Choose the experimental features you want to try

This document is an excerpt from the EUR-Lex website

Document 52006AE1357

    Advies van het Europees Economisch en Sociaal Comité over het Voorstel voor een beschikking van de Raad tot wijziging van Beschikking 90/424/EEG van de Raad betreffende bepaalde uitgaven op veterinair gebied COM(2006) 273 final — 2006/0098 (CNS)

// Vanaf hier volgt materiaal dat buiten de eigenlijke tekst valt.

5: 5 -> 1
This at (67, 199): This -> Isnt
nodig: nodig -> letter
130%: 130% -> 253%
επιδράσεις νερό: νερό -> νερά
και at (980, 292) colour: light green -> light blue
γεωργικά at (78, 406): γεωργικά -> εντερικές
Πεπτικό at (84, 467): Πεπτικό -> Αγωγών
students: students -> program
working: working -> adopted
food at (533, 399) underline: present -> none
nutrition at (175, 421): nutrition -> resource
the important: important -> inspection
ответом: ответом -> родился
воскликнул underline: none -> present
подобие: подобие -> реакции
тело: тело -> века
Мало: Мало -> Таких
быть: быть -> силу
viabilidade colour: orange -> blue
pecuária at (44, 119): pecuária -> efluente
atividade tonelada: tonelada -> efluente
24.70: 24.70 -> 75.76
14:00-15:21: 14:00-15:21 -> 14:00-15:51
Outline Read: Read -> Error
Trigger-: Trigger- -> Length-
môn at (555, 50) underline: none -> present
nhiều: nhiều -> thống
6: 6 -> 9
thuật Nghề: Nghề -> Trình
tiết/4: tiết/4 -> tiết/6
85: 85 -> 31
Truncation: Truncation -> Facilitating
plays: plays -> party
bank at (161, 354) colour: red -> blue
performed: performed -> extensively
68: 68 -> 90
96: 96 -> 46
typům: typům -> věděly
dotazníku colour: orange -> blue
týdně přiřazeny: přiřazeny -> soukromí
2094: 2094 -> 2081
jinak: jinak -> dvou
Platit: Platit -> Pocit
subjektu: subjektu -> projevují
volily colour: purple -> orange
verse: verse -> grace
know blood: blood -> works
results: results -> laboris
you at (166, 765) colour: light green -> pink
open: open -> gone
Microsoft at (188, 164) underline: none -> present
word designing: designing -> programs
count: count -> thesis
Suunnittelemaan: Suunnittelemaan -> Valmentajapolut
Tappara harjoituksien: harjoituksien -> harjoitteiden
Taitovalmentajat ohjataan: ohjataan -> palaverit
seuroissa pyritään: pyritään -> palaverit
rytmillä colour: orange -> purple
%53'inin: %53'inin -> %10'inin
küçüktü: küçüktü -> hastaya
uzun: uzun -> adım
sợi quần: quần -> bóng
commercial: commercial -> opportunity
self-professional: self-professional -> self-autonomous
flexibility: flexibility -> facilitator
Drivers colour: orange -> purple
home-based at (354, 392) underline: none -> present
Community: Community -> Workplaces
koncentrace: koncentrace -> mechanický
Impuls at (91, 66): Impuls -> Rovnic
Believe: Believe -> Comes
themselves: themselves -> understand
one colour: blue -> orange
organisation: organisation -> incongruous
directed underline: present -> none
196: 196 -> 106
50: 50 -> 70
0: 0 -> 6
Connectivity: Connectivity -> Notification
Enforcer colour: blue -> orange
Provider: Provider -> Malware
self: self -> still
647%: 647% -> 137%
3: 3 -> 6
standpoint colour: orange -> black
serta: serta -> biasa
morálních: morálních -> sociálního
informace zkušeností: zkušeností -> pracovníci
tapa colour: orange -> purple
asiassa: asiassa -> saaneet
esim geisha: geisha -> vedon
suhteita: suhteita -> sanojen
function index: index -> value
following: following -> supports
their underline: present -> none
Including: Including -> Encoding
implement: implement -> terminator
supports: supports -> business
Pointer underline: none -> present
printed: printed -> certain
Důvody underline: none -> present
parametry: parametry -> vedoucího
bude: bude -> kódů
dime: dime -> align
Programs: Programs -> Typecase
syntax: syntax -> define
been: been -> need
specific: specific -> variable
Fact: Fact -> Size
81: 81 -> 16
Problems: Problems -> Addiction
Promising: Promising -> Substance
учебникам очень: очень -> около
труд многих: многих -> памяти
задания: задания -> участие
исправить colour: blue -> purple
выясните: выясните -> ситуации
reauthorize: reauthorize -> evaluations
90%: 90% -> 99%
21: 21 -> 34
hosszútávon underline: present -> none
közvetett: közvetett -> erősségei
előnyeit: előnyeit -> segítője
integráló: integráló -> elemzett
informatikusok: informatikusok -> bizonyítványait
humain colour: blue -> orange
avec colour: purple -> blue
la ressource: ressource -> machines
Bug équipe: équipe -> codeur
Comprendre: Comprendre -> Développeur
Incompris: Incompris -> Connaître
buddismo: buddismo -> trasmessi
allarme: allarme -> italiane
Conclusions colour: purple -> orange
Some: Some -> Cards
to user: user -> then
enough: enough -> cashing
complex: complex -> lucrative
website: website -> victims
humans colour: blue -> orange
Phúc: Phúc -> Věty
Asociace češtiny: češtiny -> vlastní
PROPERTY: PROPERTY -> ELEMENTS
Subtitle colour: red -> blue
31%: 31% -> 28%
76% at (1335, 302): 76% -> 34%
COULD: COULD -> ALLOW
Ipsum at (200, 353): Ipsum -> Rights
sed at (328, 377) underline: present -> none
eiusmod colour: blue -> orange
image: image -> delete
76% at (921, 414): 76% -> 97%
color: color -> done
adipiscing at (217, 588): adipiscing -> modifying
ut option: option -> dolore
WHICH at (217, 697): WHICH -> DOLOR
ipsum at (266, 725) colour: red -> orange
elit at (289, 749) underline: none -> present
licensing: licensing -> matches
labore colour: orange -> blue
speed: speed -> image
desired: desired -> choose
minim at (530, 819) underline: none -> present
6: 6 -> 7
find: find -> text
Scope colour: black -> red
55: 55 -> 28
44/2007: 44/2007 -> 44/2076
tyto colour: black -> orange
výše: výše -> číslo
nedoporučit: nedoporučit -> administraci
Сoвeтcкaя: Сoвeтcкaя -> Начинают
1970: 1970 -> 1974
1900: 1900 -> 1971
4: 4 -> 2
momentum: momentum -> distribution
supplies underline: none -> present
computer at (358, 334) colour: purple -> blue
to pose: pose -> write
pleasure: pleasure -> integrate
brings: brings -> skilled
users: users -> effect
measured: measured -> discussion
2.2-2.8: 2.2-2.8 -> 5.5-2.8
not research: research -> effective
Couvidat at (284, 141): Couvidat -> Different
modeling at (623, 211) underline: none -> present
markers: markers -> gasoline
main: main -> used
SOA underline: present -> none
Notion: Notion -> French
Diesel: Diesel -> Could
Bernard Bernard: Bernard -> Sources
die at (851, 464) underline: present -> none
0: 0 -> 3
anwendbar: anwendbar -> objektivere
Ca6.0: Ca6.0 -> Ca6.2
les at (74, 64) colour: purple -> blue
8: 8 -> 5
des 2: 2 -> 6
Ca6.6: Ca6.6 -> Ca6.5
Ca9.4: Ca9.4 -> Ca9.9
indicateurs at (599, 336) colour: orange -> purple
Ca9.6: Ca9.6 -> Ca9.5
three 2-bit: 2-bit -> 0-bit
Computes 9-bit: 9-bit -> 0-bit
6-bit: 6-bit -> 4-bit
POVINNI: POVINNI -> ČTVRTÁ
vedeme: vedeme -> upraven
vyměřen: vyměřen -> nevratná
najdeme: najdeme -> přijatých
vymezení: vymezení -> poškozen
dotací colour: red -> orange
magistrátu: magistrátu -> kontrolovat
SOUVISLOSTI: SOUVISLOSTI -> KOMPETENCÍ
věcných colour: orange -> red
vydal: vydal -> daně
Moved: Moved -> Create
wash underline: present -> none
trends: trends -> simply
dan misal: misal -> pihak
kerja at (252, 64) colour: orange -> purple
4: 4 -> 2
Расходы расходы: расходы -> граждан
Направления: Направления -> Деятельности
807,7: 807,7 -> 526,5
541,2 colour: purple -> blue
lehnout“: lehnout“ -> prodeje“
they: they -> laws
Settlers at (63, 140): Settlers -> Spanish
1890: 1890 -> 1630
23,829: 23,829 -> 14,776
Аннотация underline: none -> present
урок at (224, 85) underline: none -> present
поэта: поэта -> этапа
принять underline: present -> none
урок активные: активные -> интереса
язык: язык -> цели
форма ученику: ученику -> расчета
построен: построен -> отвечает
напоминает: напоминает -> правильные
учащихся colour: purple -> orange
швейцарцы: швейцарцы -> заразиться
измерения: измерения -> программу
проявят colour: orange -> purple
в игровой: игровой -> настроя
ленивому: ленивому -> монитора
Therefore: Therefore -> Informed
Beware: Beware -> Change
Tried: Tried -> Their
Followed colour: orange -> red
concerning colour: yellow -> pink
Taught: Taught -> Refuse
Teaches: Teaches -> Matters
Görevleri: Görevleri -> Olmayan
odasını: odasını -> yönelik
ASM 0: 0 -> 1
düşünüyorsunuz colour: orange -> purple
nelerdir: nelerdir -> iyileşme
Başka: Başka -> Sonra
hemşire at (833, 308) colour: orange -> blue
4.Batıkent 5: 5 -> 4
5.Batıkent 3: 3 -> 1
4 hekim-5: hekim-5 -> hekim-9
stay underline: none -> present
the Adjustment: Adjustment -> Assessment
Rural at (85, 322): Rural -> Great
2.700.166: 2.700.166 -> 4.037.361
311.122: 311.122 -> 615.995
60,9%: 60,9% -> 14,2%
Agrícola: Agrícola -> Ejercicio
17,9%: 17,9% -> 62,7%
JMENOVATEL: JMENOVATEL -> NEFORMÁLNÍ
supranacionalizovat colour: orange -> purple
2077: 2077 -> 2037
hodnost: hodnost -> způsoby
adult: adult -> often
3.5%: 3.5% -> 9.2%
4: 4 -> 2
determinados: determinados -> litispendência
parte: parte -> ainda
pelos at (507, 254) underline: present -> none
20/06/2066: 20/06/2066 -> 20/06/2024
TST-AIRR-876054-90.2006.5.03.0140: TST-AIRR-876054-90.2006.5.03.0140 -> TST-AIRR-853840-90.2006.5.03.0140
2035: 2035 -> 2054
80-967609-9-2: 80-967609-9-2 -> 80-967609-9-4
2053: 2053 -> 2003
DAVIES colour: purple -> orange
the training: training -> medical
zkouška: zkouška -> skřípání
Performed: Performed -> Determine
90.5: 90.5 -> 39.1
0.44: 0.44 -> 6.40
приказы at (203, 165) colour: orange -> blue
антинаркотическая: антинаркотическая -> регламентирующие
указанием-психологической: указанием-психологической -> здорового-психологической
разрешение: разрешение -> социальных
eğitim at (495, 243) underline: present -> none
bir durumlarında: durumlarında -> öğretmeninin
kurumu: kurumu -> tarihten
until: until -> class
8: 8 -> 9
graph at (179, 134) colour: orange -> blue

    PB C 324 van 30.12.2006, p. 22–24 (ES, CS, DA, DE, ET, EL, EN, FR, IT, LV, LT, HU, NL, PL, PT, SK, SL, FI, SV)

    30.12.2006   

    NL

    Publicatieblad van de Europese Unie

    C 324/22


    Advies van het Europees Economisch en Sociaal Comité over het Voorstel voor een beschikking van de Raad tot wijziging van Beschikking 90/424/EEG van de Raad betreffende bepaalde uitgaven op veterinair gebied

    COM(2006) 273 final — 2006/0098 (CNS)

    (2006/C 324/09)

    De Raad heeft op 22 juni 2006 besloten, overeenkomstig art. 37 van het Verdrag tot oprichting van de Europese Gemeenschap, het Europees Economisch en Sociaal Comité te raadplegen over het bovengenoemde voorstel.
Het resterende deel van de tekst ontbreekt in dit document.